🤖 AI Summary
Video identity customization faces two key challenges: identity feature degradation and diminished dynamic expressiveness in long videos—stemming from the inherent limitations of conventional static-image-based self-reconstruction paradigms, which struggle to jointly preserve identity consistency and motion richness. To address this, we propose a user-preference-driven end-to-end optimization framework. Our approach introduces, for the first time, an explicit dual-reward mechanism that jointly models identity fidelity and dynamic quality, supported by a novel pairwise preference dataset. We further design a hybrid “static-first + frontier-sampling” strategy to overcome self-reconstruction constraints, and incorporate a static-video-guided module that simultaneously preserves identity and enhances dynamic quality. Extensive experiments demonstrate that our method significantly outperforms state-of-the-art approaches across multiple quantitative and qualitative metrics, achieving concurrent improvements in identity fidelity and motion coherence—particularly in long-duration videos.
📝 Abstract
Video identity customization seeks to produce high-fidelity videos that maintain consistent identity and exhibit significant dynamics based on users' reference images. However, existing approaches face two key challenges: identity degradation over extended video length and reduced dynamics during training, primarily due to their reliance on traditional self-reconstruction training with static images.

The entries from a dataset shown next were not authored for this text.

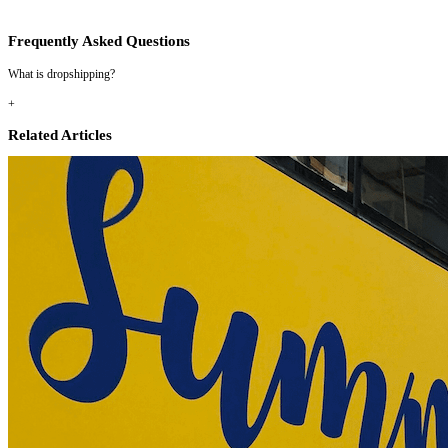
Frequently Asked Questions
What is dropshipping?
+
Related Articles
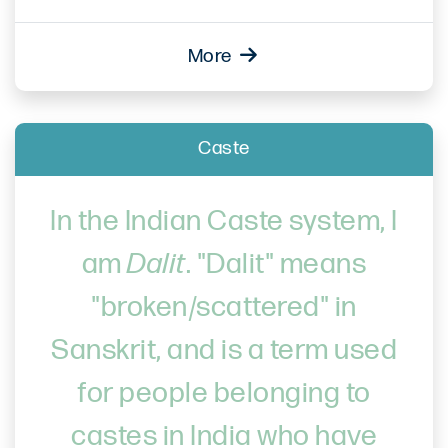
More
Caste
In the Indian Caste system, I
am
Dalit
. "Dalit" means
"broken/scattered" in
Sanskrit, and is a term used
for people belonging to
castes in India who have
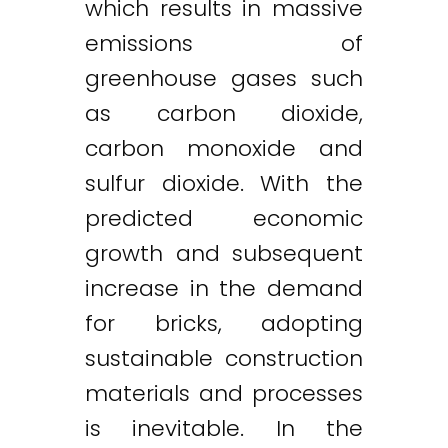
which results in massive
emissions of
greenhouse gases such
as carbon dioxide,
carbon monoxide and
sulfur dioxide. With the
predicted economic
growth and subsequent
increase in the demand
for bricks, adopting
sustainable construction
materials and processes
is inevitable. In the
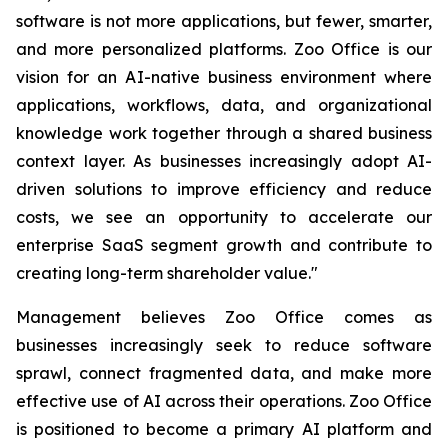
software is not more applications, but fewer, smarter,
and more personalized platforms. Zoo Office is our
vision for an AI-native business environment where
applications, workflows, data, and organizational
knowledge work together through a shared business
context layer. As businesses increasingly adopt AI-
driven solutions to improve efficiency and reduce
costs, we see an opportunity to accelerate our
enterprise SaaS segment growth and contribute to
creating long-term shareholder value."
Management believes Zoo Office comes as
businesses increasingly seek to reduce software
sprawl, connect fragmented data, and make more
effective use of AI across their operations. Zoo Office
is positioned to become a primary AI platform and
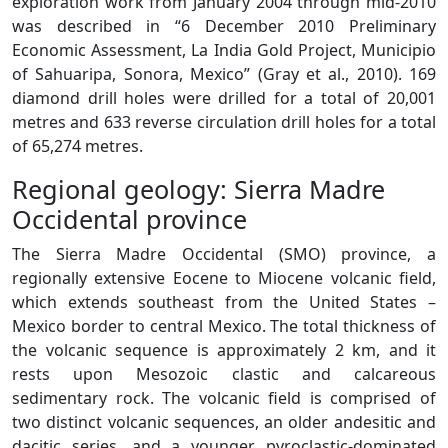
exploration work from January 2004 through mid-2010
was described in “6 December 2010 Preliminary
Economic Assessment, La India Gold Project, Municipio
of Sahuaripa, Sonora, Mexico” (Gray et al., 2010). 169
diamond drill holes were drilled for a total of 20,001
metres and 633 reverse circulation drill holes for a total
of 65,274 metres.
Regional geology: Sierra Madre
Occidental province
The Sierra Madre Occidental (SMO) province, a
regionally extensive Eocene to Miocene volcanic field,
which extends southeast from the United States –
Mexico border to central Mexico. The total thickness of
the volcanic sequence is approximately 2 km, and it
rests upon Mesozoic clastic and calcareous
sedimentary rock. The volcanic field is comprised of
two distinct volcanic sequences, an older andesitic and
dacitic series, and a younger pyroclastic-dominated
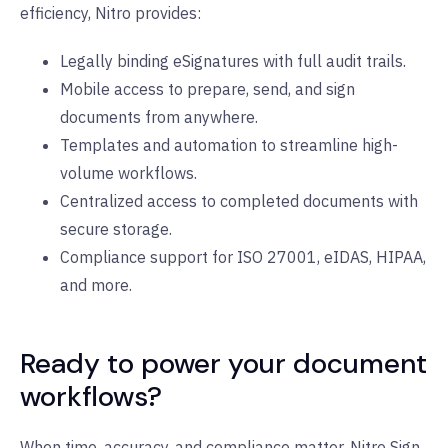
efficiency, Nitro provides:
Legally binding eSignatures with full audit trails.
Mobile access to prepare, send, and sign
documents from anywhere.
Templates and automation to streamline high-
volume workflows.
Centralized access to completed documents with
secure storage.
Compliance support for ISO 27001, eIDAS, HIPAA,
and more.
Ready to power your document
workflows?
When time, accuracy, and compliance matter, Nitro Sign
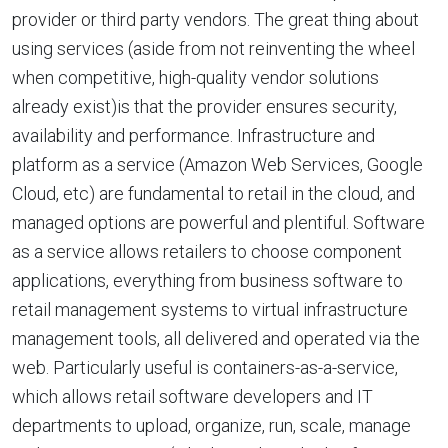
provider or third party vendors. The great thing about
using services (aside from not reinventing the wheel
when competitive, high-quality vendor solutions
already exist)is that the provider ensures security,
availability and performance. Infrastructure and
platform as a service (Amazon Web Services, Google
Cloud, etc) are fundamental to retail in the cloud, and
managed options are powerful and plentiful. Software
as a service allows retailers to choose component
applications, everything from business software to
retail management systems to virtual infrastructure
management tools, all delivered and operated via the
web. Particularly useful is containers-as-a-service,
which allows retail software developers and IT
departments to upload, organize, run, scale, manage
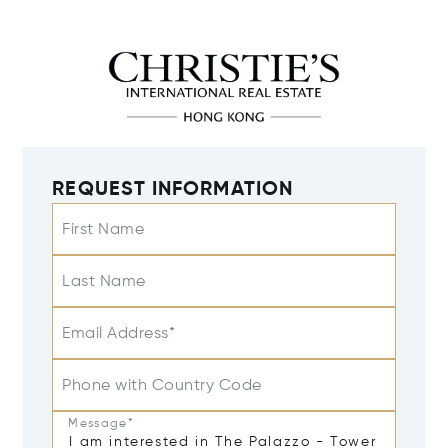
REQUEST INFORMATION
First Name
Last Name
Email Address*
Phone with Country Code
Message*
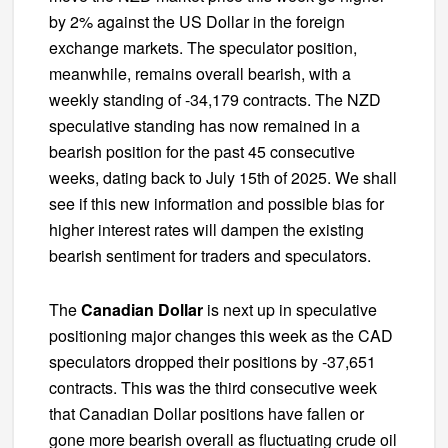
by 2% against the US Dollar in the foreign
exchange markets. The speculator position,
meanwhile, remains overall bearish, with a
weekly standing of -34,179 contracts. The NZD
speculative standing has now remained in a
bearish position for the past 45 consecutive
weeks, dating back to July 15th of 2025. We shall
see if this new information and possible bias for
higher interest rates will dampen the existing
bearish sentiment for traders and speculators.
The
Canadian Dollar
is next up in speculative
positioning major changes this week as the CAD
speculators dropped their positions by -37,651
contracts. This was the third consecutive week
that Canadian Dollar positions have fallen or
gone more bearish overall as fluctuating crude oil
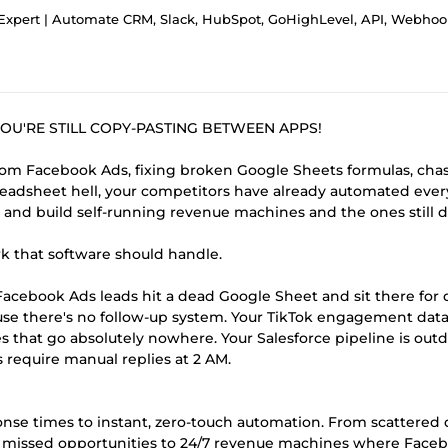
xpert | Automate CRM, Slack, HubSpot, GoHighLevel, API, Webhooks and Work
OU'RE STILL COPY-PASTING BETWEEN APPS!
om Facebook Ads, fixing broken Google Sheets formulas, cha
readsheet hell, your competitors have already automated ever
 and build self-running revenue machines and the ones still d
k that software should handle.
acebook Ads leads hit a dead Google Sheet and sit there for 
use there's no follow-up system. Your TikTok engagement dat
es that go absolutely nowhere. Your Salesforce pipeline is out
require manual replies at 2 AM.
nse times to instant, zero-touch automation. From scattered 
m missed opportunities to 24/7 revenue machines where Face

To address these issues, we introduce $ extbf{MagicID}$, a novel framework designed to directly promote the generation of identity-consistent and dynamically rich videos tailored to user preferences. Specifically, we propose constructing pairwise preference video data with explicit identity and dynamic rewards for preference learning, instead of sticking to the traditional self-reconstruction. To address the constraints of customized preference data, we introduce a hybrid sampling strategy. This approach first prioritizes identity preservation by leveraging static videos derived from reference images, then enhances dynamic motion quality in the generated videos using a Frontier-based sampling method. By utilizing these hybrid preference pairs, we optimize the model to align with the reward differences between pairs of customized preferences. Extensive experiments show that MagicID successfully achieves consistent identity and natural dynamics, surpassing existing methods across various metrics.